■ **TRY IT**:
Reproduce every line of the material below without changing a single character, but leave the pictures out.

+++

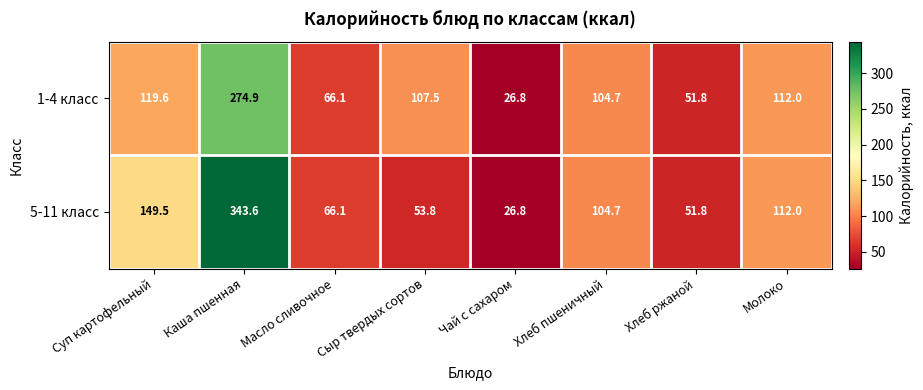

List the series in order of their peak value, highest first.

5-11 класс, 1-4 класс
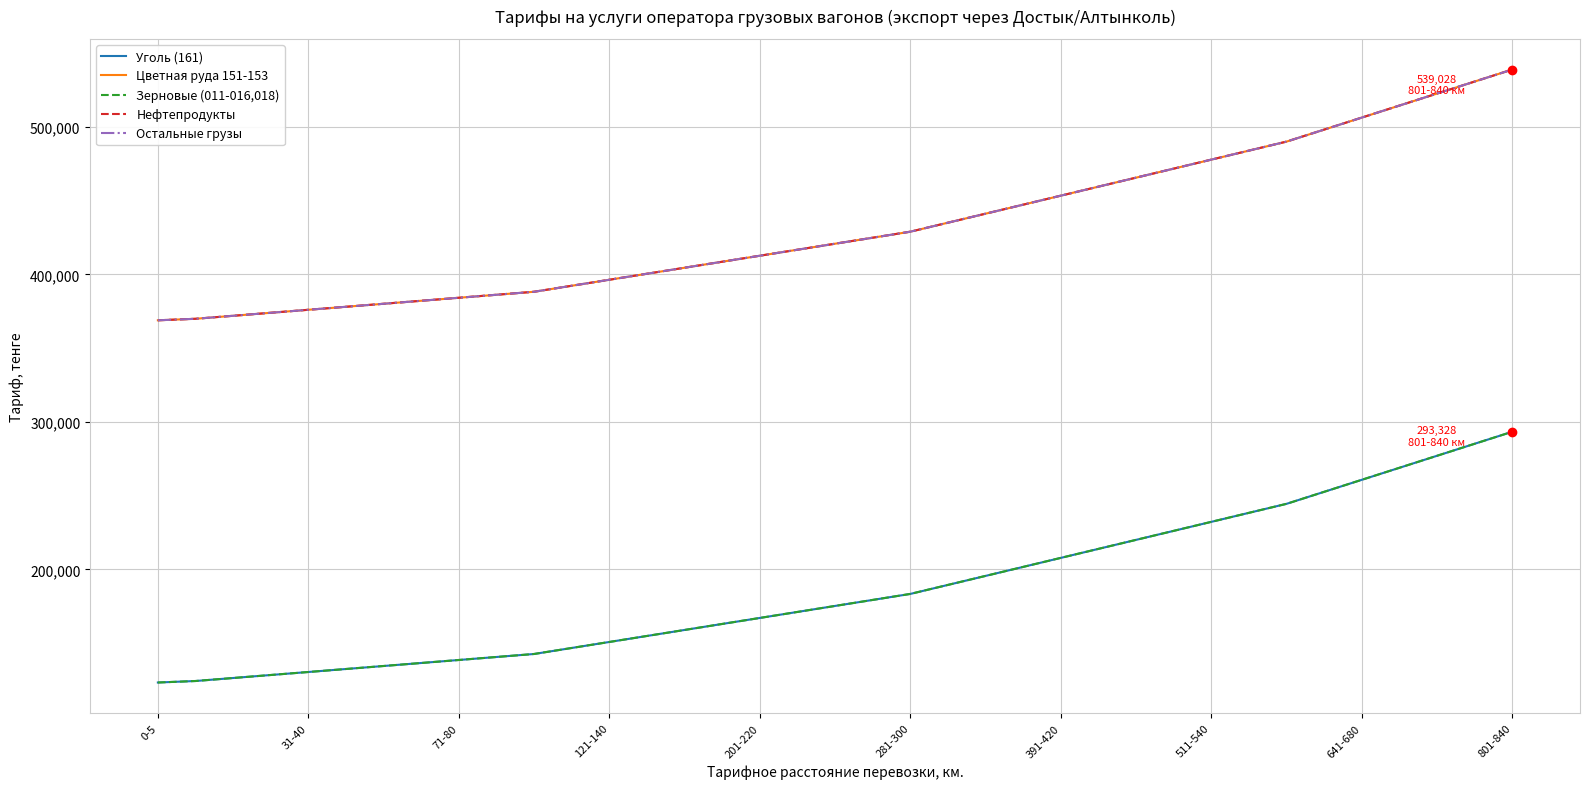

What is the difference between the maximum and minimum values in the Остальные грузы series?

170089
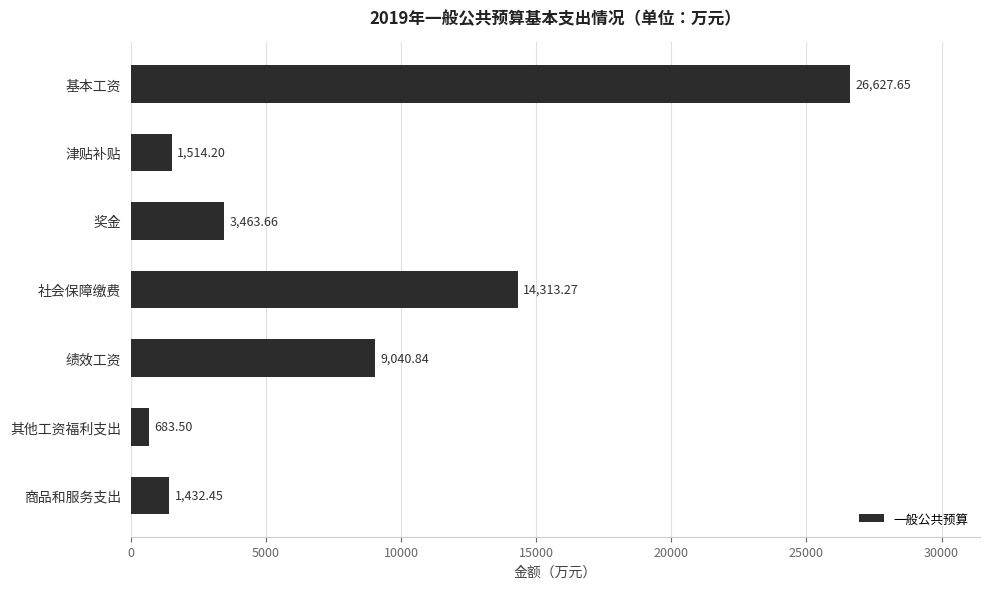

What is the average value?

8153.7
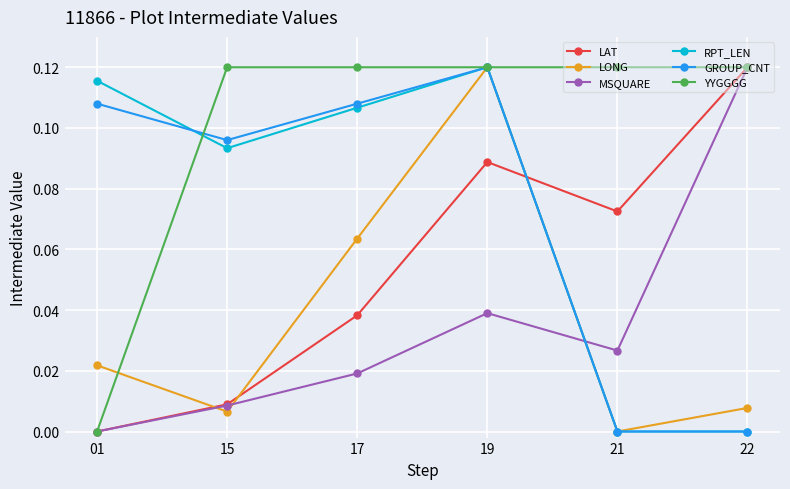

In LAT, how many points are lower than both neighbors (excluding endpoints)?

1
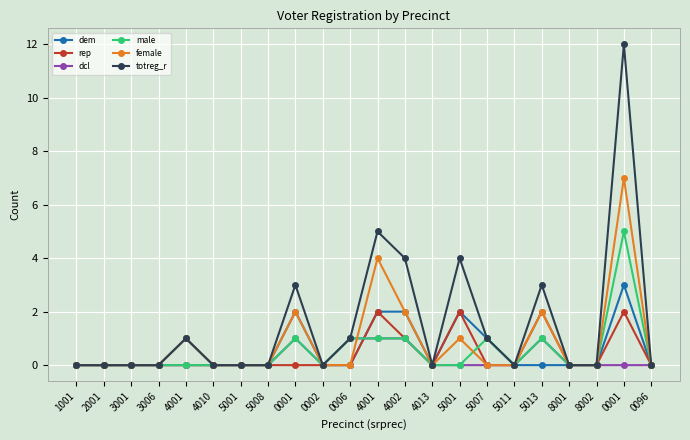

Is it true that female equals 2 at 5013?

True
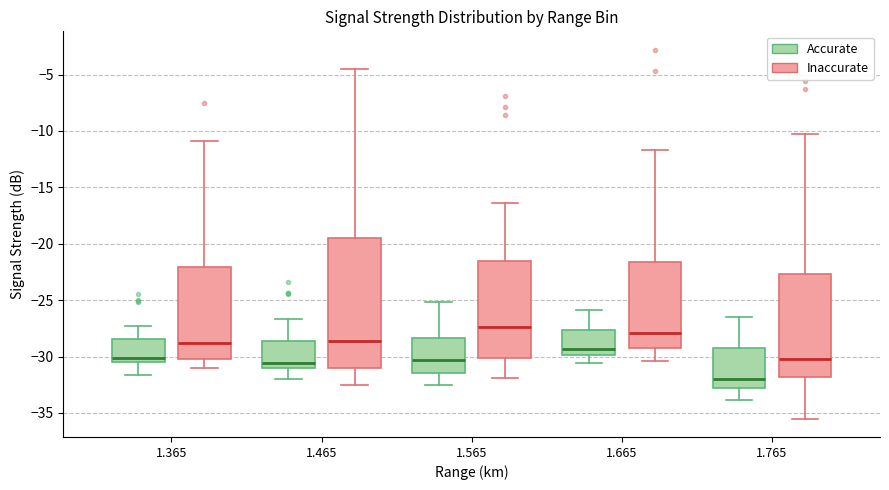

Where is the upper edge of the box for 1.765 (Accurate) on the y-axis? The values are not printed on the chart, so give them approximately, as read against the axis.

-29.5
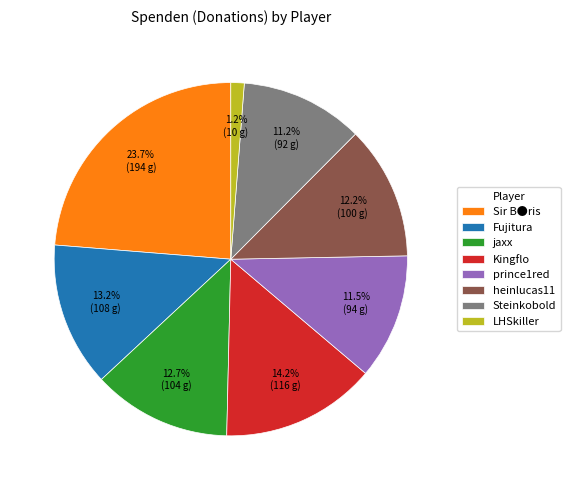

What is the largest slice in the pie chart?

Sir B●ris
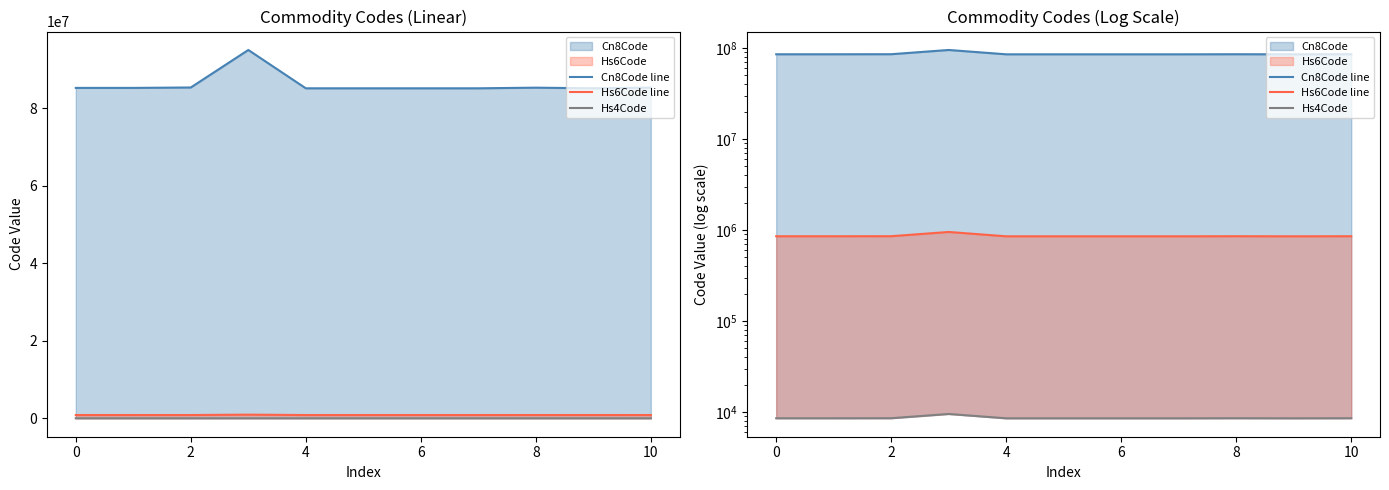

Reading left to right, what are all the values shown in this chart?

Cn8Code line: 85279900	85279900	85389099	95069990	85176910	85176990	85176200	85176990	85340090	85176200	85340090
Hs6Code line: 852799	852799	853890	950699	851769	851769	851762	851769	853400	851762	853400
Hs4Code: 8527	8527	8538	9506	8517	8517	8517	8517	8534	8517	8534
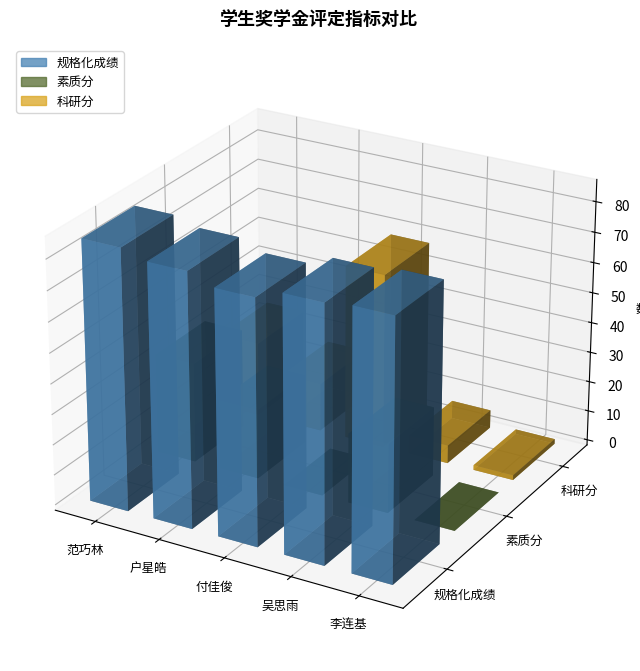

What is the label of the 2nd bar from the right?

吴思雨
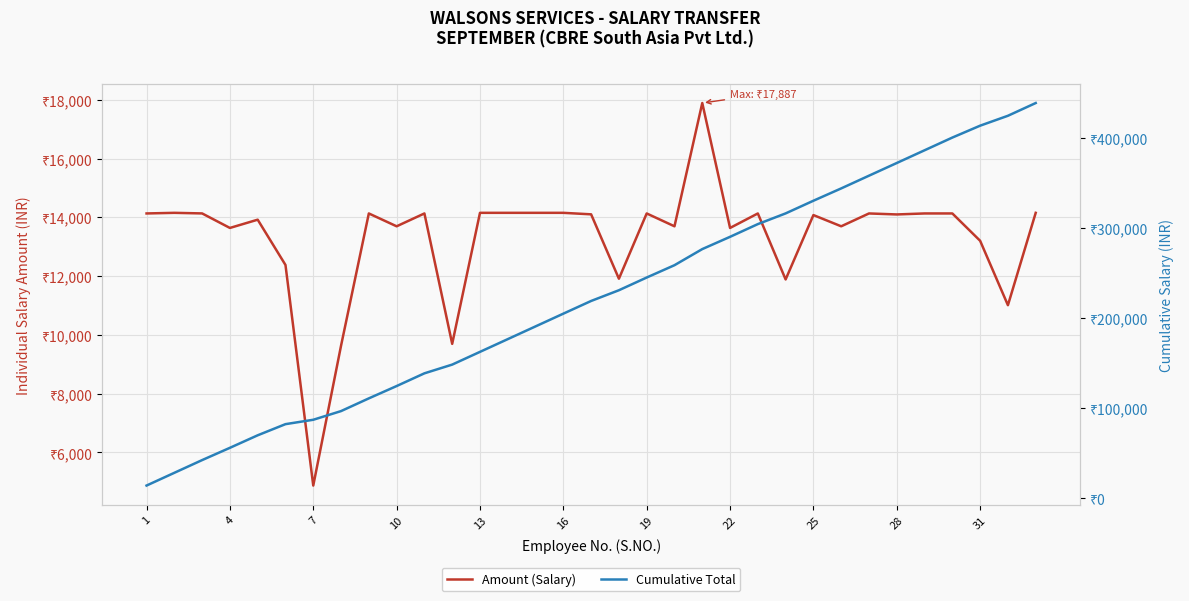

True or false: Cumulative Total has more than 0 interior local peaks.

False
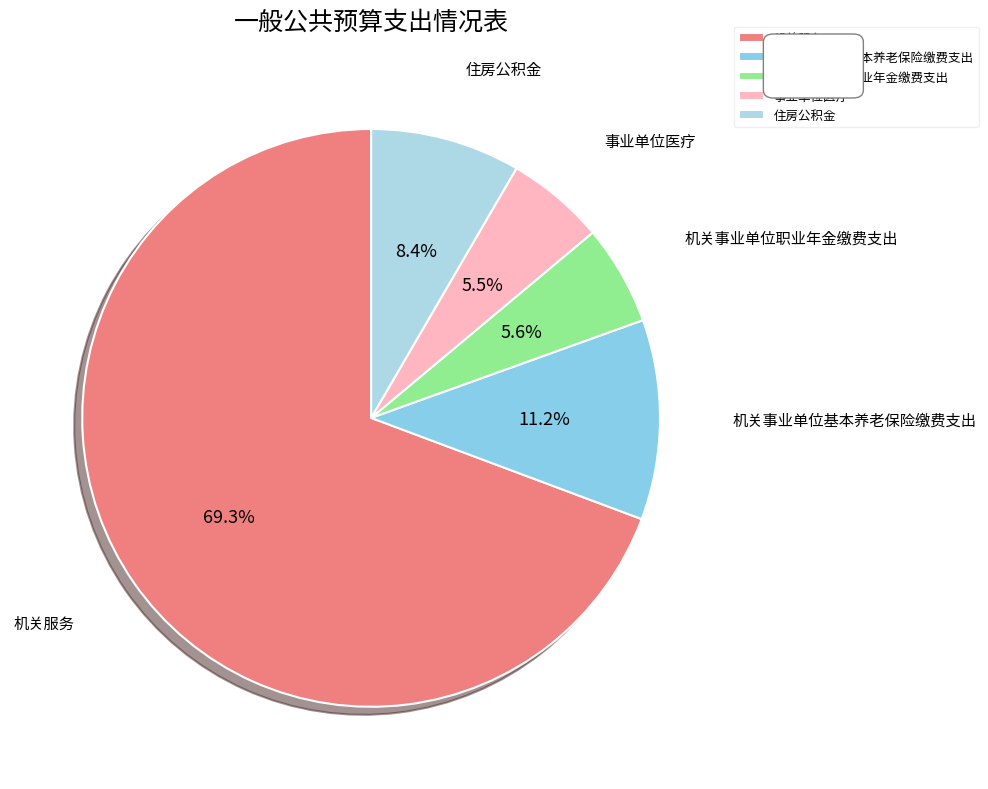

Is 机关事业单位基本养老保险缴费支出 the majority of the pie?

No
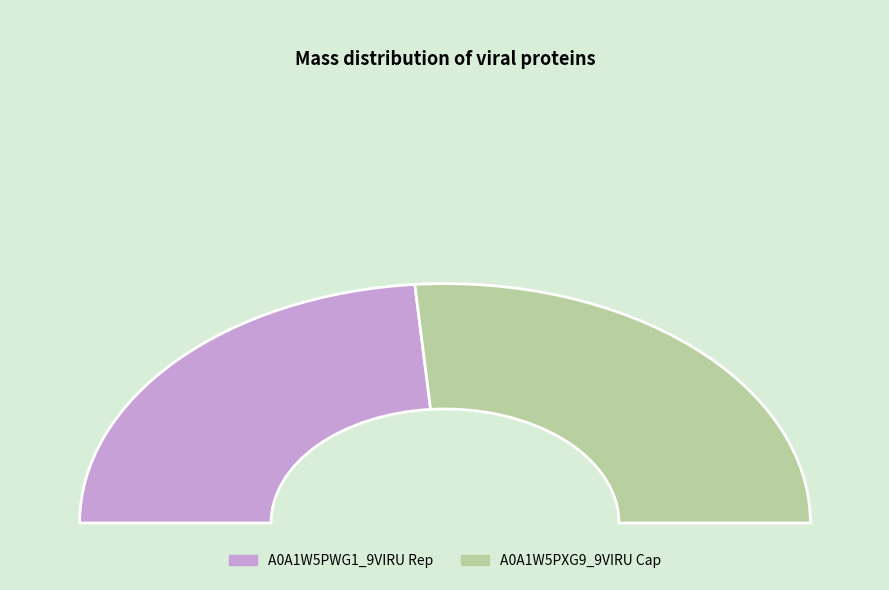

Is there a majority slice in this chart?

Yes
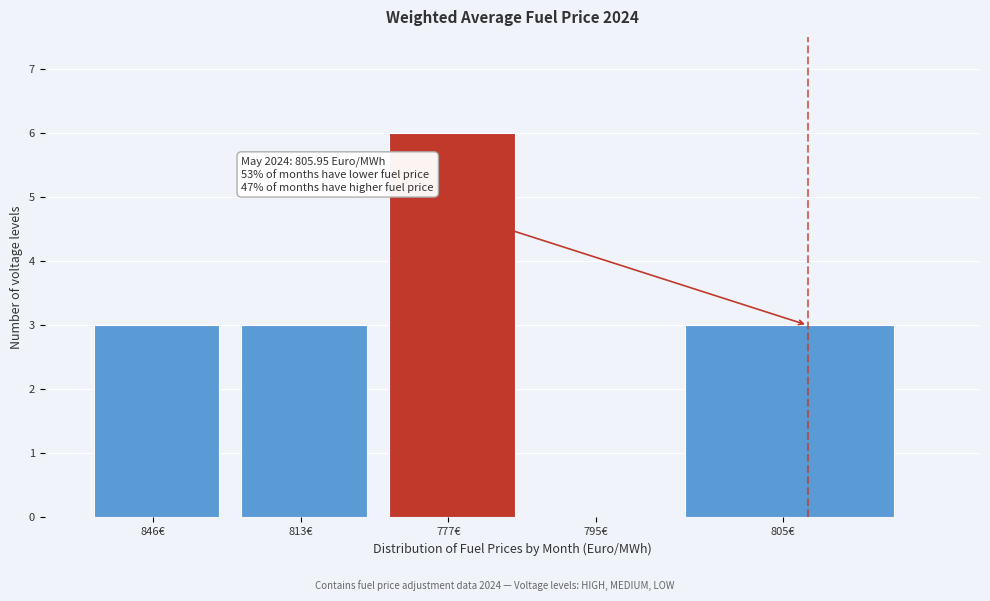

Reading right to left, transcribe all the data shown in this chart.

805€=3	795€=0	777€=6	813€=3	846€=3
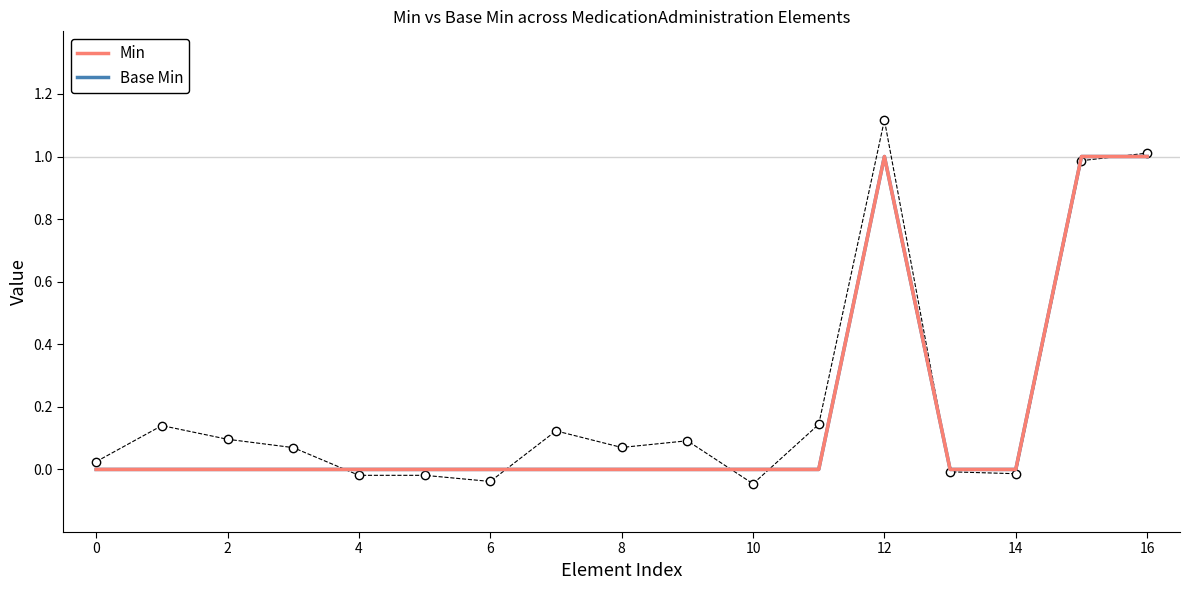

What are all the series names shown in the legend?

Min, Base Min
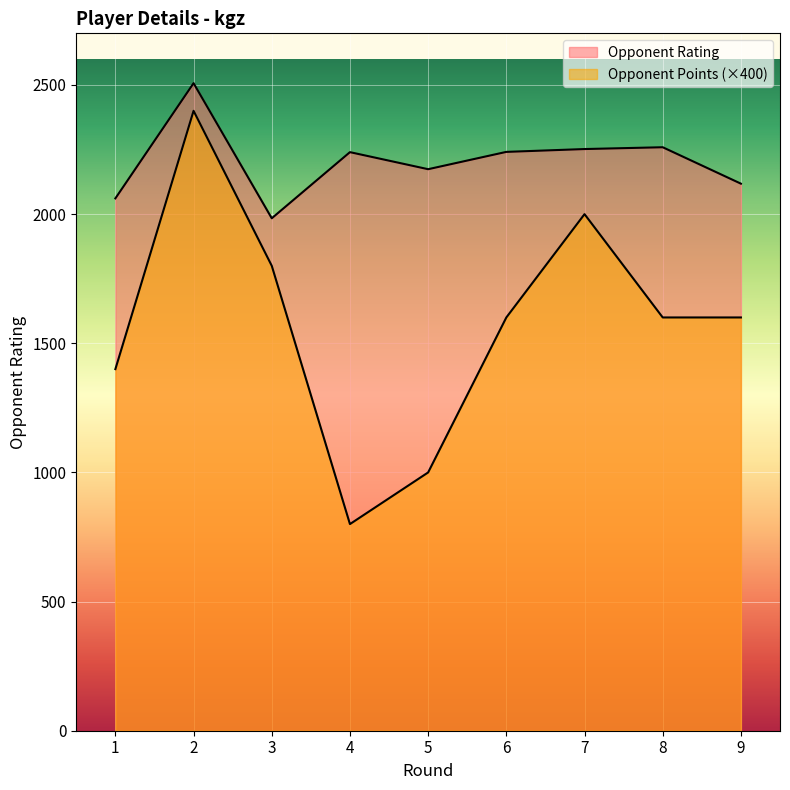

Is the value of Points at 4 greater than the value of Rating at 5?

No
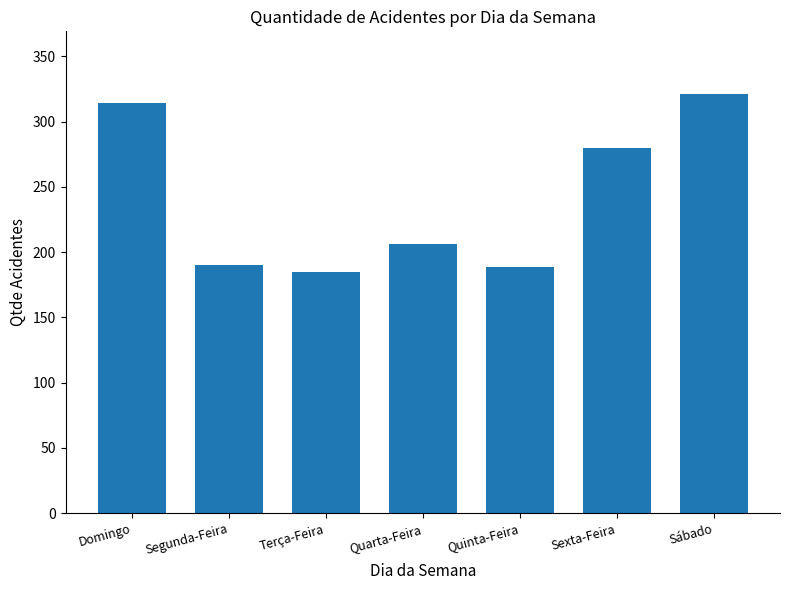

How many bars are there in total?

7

+++

■ **RESPONSE FOR THIS EXERCISE**:
List the series in order of their peak value, highest first.

5-11 класс, 1-4 класс

What is the difference between the maximum and minimum values in the Остальные грузы series?

170089

What is the average value?

8153.7

In LAT, how many points are lower than both neighbors (excluding endpoints)?

1

Is it true that female equals 2 at 5013?

True

Where is the upper edge of the box for 1.765 (Accurate) on the y-axis? The values are not printed on the chart, so give them approximately, as read against the axis.

-29.5

What is the largest slice in the pie chart?

Sir B●ris

Reading left to right, what are all the values shown in this chart?

Cn8Code line: 85279900	85279900	85389099	95069990	85176910	85176990	85176200	85176990	85340090	85176200	85340090
Hs6Code line: 852799	852799	853890	950699	851769	851769	851762	851769	853400	851762	853400
Hs4Code: 8527	8527	8538	9506	8517	8517	8517	8517	8534	8517	8534

What is the label of the 2nd bar from the right?

吴思雨

True or false: Cumulative Total has more than 0 interior local peaks.

False

Is 机关事业单位基本养老保险缴费支出 the majority of the pie?

No

Is there a majority slice in this chart?

Yes

Reading right to left, transcribe all the data shown in this chart.

805€=3	795€=0	777€=6	813€=3	846€=3

What are all the series names shown in the legend?

Min, Base Min

Is the value of Points at 4 greater than the value of Rating at 5?

No

How many bars are there in total?

7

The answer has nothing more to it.